## Exercices
A) Modifiez la critique de September sur le tronçon allant de « Le drame ? Il » jusqu'à « de son enfance. », en y remplaçant « vingt-quatre heures » par « quarante-huit heures ».
B) Transcrivez le listing des données recueillies sous forme de liste JSON de chaînes, à raison d'une chaîne par ligne et sans les lignes vides. Les images ne doivent pas figurer dans la réponse.

## Texte proposé
======
J’ai tardé à visionner September (1987),la critique disponible n’en parlait pas en bonne part, entérinant l’échec cuisant de ce film à sa sortie, très peu distribué dans les salles aux U.S.A., rarement diffusé chez nous. Sa mauvaise réputation aurait dû au contraire m’inciter à le voir et le revoir, Septemberest un chef d’œuvre, un des meilleurs Woody, qui a confirmé en le tournant, en le concevant avec cette exigence, sa louable indifférence aux diktats des studios et aux lois du marché. Lui avait l’ambition de réaliser quelque chose qui prolonge Tchekhov, comme il avait placé Interiors dans le sillage de Bergman. La fascination de Woody Allen pour ces deux grands modèles n’est pas vaine, il nous donne en effet, avec September, une œuvre au goût de Cerisaie ou d’Oncle Vania transposés dans un huis-clos quelque part dans le Vermont, à la fin de l’été.
Peu importe la localisation de cette histoire, le décor de cette maison fermée sur elle-même et sur ses habitants suffit au drame ; derrière les stores obstinément baissés, nous n’apercevrons rien du monde extérieur, pas le moindre érable ni bouquet de genêts qui font par leur exubérance la réputation de ce coin de Nouvelle-Angleterre. Il nous faut, une heure trente durant, nous contenter du décor minimaliste de la demeure de bois aux teintes estompées par l’âge, beaucoup de gris, de beige, de sépia, un peu de vieux rose, le tapis vert du billard… Les couleurs, le monde extérieur nous arrivent ici comme défunts. La chaleur semble quelque peu étouffante. Rien ne filtre du dehors sinon les bruits du vent, des grenouilles, des insectes, des oiseaux – et, en soirée, un violent orage. Pour son nouveau film qui radicalise les choix du précédent, Allen a tendu sur le vaste monde ce drap comme un champ opératoire, qui ne laisse voir de La Maison (devenue majuscule ainsi isolée) que son intérieur, ses entrailles propices aux conversations intimes, à l’analyse des sentiments, et aux souvenirs.
Le drame ? Il s’énonce en une ligne à l’épure racinienne, Howard aime Lane, qui aime Peter, qui aime Steffie, qui elle-même attirée par lui fait tout pour le repousser. En marge de ces quatre protagonistes, la mère (Diane) et le beau-père (Lloyd) de Lane sont de passage, en route pour Palm Beach, et formulent le projet de s’installer dans cette maison, que Lane a besoin de vendre pour payer ses dettes. Etendue sur à peine vingt-quatre heures, l’essentiel de l’action tient en de très délicates approches amoureuses qui ne savent pas d’abord comment se déclarer, qui oscillent entre une pudique retenue et un fougueux lâchez-tout (entre Peter et Steffie), de même que Lane, trop contenue dans ses griefs et l’amour/haine qui la relie au personnage truculent de sa mère, finit par exploser et hurler en plein salon la scène primitive de son enfance.
======
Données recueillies
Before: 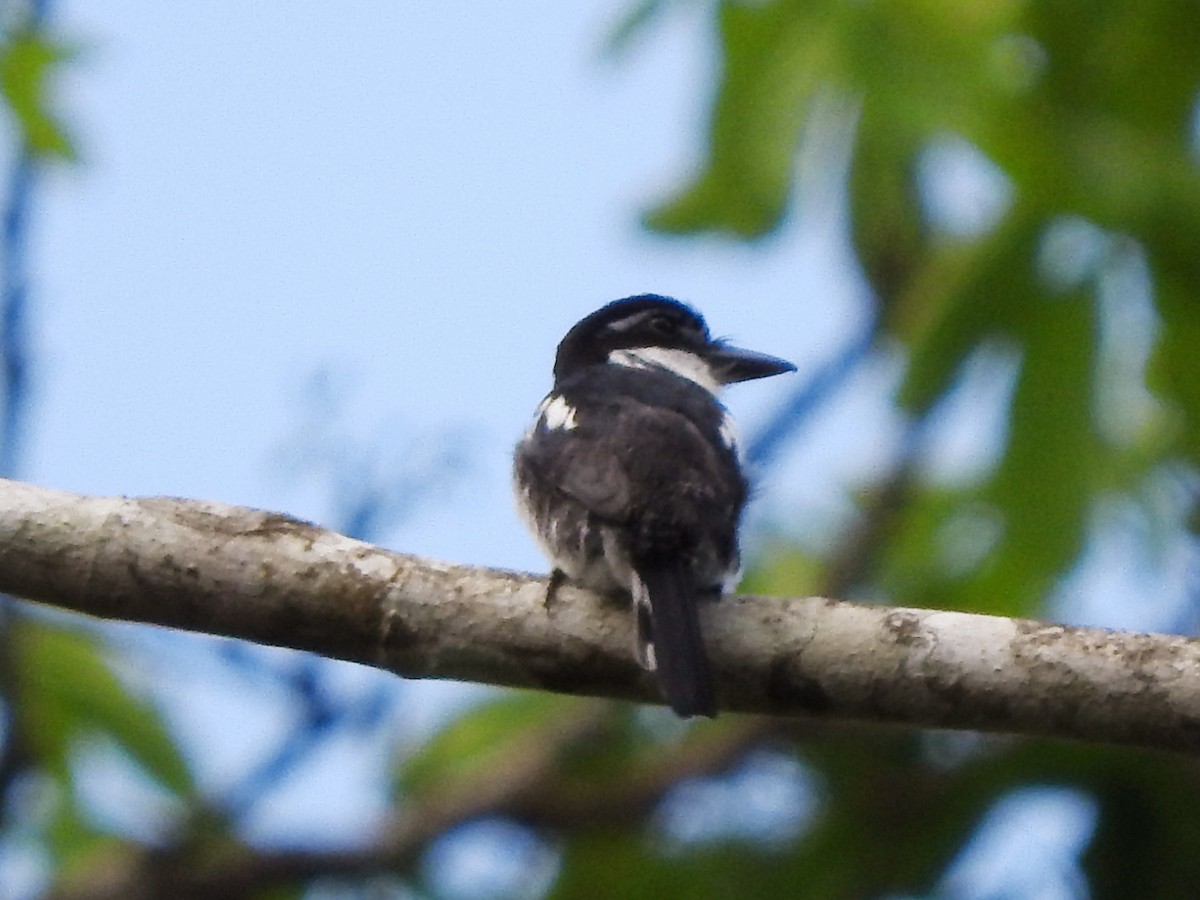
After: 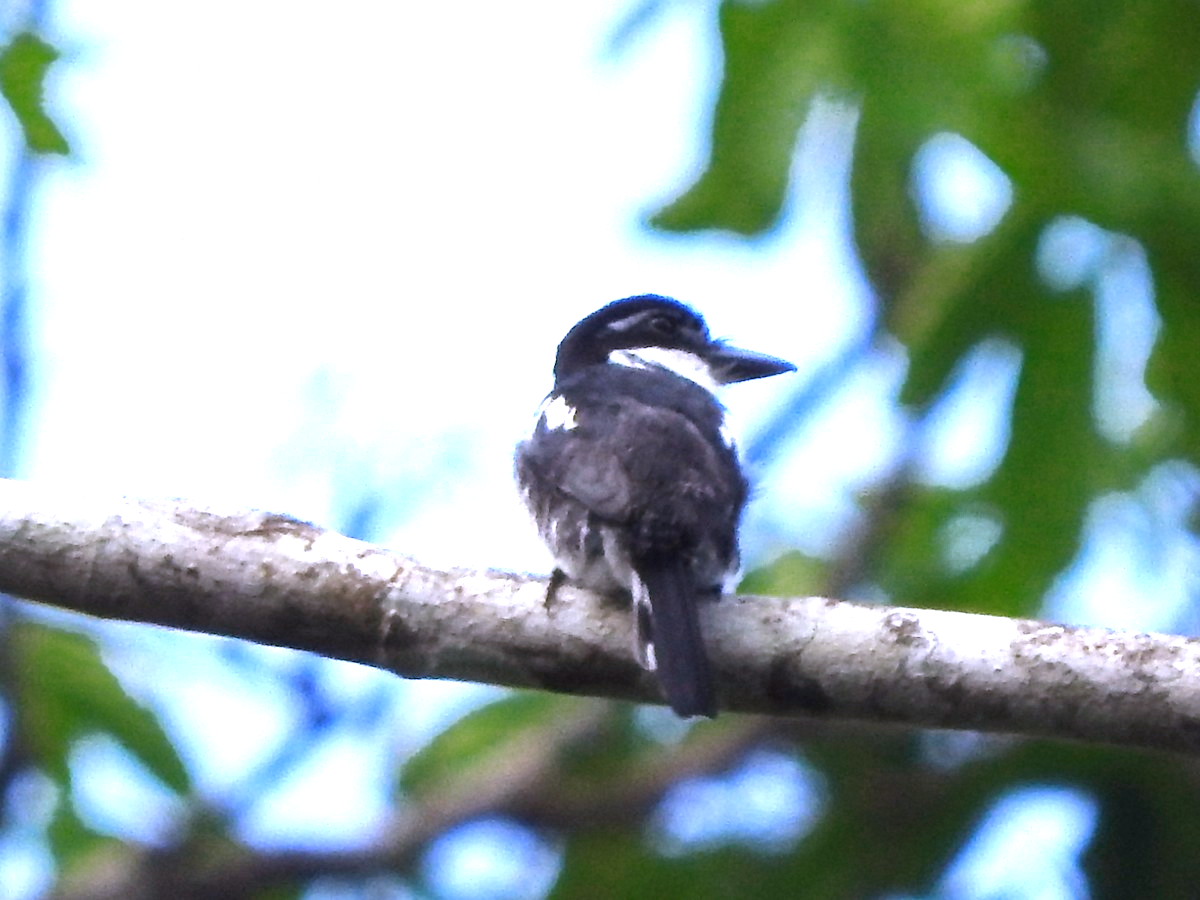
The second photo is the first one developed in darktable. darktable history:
color zones: curves: ch0 [(0, 0.558) (0.143, 0.548) (0.286, 0.447) (0.429, 0.259) (0.571, 0.5) (0.714, 0.5) (0.857, 0.593) (1, 0.558)]; ch1 [(0, 0.543) (0.01, 0.544) (0.12, 0.492) (0.248, 0.458) (0.5, 0.534) (0.748, 0.5) (0.99, 0.469) (1, 0.543)]; ch2 [(0, 0.507) (0.143, 0.522) (0.286, 0.505) (0.429, 0.5) (0.571, 0.5) (0.714, 0.5) (0.857, 0.5) (1, 0.507)]
exposure: black level correction 0, exposure 1.001 EV, compensate highlight preservation false
color calibration: illuminant as shot in camera, x 0.379, y 0.395, temperature 4145.46 K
======
## Réponses rédigées
A)
Le drame ? Il s’énonce en une ligne à l’épure racinienne, Howard aime Lane, qui aime Peter, qui aime Steffie, qui elle-même attirée par lui fait tout pour le repousser. En marge de ces quatre protagonistes, la mère (Diane) et le beau-père (Lloyd) de Lane sont de passage, en route pour Palm Beach, et formulent le projet de s’installer dans cette maison, que Lane a besoin de vendre pour payer ses dettes. Etendue sur à peine quarante-huit heures, l’essentiel de l’action tient en de très délicates approches amoureuses qui ne savent pas d’abord comment se déclarer, qui oscillent entre une pudique retenue et un fougueux lâchez-tout (entre Peter et Steffie), de même que Lane, trop contenue dans ses griefs et l’amour/haine qui la relie au personnage truculent de sa mère, finit par exploser et hurler en plein salon la scène primitive de son enfance.

B)
[
  "Before: ",
  "After: ",
  "The second photo is the first one developed in darktable. darktable history:",
  "color zones: curves: ch0 [(0, 0.558) (0.143, 0.548) (0.286, 0.447) (0.429, 0.259) (0.571, 0.5) (0.714, 0.5) (0.857, 0.593) (1, 0.558)]; ch1 [(0, 0.543) (0.01, 0.544) (0.12, 0.492) (0.248, 0.458) (0.5, 0.534) (0.748, 0.5) (0.99, 0.469) (1, 0.543)]; ch2 [(0, 0.507) (0.143, 0.522) (0.286, 0.505) (0.429, 0.5) (0.571, 0.5) (0.714, 0.5) (0.857, 0.5) (1, 0.507)]",
  "exposure: black level correction 0, exposure 1.001 EV, compensate highlight preservation false",
  "color calibration: illuminant as shot in camera, x 0.379, y 0.395, temperature 4145.46 K"
]